■ Short problem ■
How many lines in the items below contain the word "Compare"? Reply with the number alone.
====== Supplied data ======
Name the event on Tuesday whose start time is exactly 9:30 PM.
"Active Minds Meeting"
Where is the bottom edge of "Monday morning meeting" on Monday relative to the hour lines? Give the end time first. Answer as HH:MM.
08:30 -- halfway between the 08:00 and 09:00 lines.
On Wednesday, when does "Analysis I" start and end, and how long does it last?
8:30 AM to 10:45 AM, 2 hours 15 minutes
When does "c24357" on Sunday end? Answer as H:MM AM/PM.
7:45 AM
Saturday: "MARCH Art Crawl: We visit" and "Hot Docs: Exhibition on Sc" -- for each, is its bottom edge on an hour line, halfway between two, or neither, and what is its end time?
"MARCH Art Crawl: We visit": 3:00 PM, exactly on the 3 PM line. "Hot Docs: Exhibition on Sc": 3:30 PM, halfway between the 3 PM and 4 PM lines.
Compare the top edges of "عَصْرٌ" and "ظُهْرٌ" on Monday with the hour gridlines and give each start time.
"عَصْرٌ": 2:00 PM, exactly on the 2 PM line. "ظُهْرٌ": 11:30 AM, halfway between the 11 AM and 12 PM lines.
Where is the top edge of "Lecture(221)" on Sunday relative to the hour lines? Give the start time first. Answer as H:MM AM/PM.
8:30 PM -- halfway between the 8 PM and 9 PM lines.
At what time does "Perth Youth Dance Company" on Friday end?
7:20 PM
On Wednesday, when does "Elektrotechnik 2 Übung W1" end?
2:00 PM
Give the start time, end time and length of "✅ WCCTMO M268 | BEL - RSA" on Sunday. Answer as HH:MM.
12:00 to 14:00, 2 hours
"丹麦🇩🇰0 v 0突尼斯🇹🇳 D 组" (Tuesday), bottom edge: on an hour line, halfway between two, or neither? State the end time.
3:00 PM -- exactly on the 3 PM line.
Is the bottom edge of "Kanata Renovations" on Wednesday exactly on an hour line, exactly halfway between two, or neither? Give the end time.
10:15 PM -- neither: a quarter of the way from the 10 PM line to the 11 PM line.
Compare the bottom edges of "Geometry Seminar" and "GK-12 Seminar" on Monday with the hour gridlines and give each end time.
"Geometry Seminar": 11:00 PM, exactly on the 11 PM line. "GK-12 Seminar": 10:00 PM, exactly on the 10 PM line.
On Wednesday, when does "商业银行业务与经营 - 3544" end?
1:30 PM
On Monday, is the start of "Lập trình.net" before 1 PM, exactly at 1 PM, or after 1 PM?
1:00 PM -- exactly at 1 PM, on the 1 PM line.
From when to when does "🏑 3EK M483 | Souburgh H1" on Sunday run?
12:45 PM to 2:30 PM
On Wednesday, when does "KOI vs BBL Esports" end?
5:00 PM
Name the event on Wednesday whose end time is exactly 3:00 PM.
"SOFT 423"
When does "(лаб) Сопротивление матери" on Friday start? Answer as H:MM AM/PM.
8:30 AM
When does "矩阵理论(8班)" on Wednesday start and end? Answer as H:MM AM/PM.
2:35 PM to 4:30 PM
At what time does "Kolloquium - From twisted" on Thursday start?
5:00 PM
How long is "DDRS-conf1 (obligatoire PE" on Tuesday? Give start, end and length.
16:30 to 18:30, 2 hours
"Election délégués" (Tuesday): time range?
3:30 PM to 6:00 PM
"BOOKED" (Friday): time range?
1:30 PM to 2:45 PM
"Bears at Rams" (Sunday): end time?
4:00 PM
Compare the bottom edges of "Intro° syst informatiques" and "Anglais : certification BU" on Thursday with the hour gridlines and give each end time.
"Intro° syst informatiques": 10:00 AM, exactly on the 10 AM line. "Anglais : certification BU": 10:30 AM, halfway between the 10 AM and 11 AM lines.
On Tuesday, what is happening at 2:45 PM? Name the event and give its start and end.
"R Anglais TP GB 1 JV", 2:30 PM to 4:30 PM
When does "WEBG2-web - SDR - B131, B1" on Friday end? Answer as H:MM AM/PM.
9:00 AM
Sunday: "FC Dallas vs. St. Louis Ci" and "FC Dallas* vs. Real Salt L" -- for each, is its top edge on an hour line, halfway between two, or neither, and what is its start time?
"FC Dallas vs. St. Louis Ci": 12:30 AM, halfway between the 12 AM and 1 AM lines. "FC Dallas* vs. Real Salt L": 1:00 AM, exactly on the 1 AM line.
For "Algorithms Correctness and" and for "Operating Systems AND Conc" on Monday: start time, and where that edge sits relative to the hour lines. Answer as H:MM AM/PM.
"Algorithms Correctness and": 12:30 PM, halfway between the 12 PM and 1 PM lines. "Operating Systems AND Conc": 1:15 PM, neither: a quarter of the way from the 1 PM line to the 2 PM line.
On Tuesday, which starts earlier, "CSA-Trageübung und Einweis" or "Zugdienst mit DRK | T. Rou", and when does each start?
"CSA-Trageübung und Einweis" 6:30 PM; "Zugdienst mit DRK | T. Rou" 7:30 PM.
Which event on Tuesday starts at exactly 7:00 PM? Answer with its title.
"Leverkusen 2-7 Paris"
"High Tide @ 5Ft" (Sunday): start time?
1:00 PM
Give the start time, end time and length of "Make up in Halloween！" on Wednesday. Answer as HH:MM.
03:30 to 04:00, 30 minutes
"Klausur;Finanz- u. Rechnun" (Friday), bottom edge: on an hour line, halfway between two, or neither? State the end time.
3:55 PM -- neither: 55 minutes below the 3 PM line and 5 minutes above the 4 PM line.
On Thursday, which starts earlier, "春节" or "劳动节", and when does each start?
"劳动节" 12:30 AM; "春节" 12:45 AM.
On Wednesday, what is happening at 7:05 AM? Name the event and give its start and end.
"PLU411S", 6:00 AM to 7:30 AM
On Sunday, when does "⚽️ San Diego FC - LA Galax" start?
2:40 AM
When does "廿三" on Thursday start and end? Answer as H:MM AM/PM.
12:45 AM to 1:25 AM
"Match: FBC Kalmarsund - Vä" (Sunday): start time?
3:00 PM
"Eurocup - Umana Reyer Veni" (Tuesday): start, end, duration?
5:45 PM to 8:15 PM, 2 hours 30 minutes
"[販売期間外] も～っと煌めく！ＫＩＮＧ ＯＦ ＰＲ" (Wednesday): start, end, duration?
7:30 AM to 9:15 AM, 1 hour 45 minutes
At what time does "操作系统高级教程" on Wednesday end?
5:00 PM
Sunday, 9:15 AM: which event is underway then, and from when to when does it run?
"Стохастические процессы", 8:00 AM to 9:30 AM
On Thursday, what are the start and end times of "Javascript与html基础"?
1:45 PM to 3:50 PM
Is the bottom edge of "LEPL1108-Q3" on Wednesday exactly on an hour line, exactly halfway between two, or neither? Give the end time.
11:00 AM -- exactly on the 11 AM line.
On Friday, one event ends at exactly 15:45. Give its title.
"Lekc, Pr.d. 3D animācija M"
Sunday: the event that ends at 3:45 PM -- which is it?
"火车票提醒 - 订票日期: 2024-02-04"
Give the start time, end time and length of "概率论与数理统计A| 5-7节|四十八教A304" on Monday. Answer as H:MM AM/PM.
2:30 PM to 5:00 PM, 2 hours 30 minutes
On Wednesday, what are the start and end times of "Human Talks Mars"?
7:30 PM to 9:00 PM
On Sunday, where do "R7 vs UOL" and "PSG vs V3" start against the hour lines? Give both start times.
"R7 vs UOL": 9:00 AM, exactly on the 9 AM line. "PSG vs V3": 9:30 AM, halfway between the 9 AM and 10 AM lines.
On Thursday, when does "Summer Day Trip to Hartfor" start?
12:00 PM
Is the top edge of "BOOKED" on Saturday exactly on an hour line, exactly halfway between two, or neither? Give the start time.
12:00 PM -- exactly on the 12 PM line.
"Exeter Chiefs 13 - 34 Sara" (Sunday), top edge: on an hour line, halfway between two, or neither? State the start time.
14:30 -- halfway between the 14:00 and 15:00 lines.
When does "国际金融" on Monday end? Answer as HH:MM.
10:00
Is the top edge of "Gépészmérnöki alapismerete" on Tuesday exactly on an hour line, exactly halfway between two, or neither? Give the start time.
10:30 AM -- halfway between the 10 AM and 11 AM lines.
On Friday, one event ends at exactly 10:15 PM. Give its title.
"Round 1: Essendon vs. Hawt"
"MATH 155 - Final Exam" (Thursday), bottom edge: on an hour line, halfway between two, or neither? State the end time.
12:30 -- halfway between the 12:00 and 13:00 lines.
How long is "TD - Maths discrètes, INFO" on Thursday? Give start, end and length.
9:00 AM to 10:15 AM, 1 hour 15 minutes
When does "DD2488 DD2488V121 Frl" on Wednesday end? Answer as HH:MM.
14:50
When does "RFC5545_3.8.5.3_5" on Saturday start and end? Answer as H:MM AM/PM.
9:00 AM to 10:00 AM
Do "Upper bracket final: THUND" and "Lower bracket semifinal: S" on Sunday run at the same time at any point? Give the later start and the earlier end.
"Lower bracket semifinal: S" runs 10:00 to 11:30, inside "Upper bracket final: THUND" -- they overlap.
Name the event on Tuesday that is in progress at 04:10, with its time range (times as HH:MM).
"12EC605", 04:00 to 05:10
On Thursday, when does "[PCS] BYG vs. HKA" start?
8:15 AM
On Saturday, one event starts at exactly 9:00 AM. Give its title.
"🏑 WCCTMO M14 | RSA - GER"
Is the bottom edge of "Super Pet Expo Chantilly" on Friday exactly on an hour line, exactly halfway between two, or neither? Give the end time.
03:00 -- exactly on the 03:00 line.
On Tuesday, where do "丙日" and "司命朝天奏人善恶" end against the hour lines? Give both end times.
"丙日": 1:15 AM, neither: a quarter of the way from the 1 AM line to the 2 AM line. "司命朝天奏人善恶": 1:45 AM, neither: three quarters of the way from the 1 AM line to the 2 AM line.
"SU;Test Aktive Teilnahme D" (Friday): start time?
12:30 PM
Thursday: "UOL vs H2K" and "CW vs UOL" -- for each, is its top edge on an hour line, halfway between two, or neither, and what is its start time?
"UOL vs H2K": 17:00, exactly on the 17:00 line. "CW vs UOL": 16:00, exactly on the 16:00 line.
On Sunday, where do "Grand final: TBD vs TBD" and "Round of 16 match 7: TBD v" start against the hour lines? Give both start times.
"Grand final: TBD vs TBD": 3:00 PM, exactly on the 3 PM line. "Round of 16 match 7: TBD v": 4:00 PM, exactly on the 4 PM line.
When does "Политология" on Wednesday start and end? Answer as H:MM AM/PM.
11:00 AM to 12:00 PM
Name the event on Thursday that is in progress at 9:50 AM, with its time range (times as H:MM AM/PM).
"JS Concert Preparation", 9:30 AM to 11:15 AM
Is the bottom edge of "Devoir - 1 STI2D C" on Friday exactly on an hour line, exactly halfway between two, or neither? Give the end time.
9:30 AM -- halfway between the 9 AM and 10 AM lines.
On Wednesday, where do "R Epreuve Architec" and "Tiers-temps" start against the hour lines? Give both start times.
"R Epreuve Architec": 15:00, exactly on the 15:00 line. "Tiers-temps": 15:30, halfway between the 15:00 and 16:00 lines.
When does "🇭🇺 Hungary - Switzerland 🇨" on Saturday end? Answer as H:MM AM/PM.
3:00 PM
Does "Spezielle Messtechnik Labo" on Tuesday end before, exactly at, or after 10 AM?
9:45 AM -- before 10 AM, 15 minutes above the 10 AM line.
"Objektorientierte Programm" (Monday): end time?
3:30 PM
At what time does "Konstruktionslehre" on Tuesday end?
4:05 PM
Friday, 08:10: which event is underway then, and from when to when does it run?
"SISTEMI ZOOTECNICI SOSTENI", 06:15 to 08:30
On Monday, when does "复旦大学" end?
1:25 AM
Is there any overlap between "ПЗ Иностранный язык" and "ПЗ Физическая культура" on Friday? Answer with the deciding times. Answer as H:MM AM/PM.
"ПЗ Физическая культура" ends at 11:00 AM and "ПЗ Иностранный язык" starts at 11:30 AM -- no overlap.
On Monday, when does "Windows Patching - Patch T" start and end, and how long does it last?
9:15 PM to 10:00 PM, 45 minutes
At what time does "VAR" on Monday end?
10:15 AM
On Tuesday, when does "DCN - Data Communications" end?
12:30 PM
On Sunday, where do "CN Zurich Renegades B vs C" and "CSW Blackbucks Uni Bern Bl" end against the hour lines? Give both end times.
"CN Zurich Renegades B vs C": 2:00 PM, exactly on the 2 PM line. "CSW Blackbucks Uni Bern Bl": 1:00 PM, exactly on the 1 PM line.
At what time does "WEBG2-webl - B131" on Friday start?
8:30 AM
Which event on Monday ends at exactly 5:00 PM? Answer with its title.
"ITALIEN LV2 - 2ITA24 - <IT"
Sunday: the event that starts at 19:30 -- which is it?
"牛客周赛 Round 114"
======
■ Answer for the task ■
3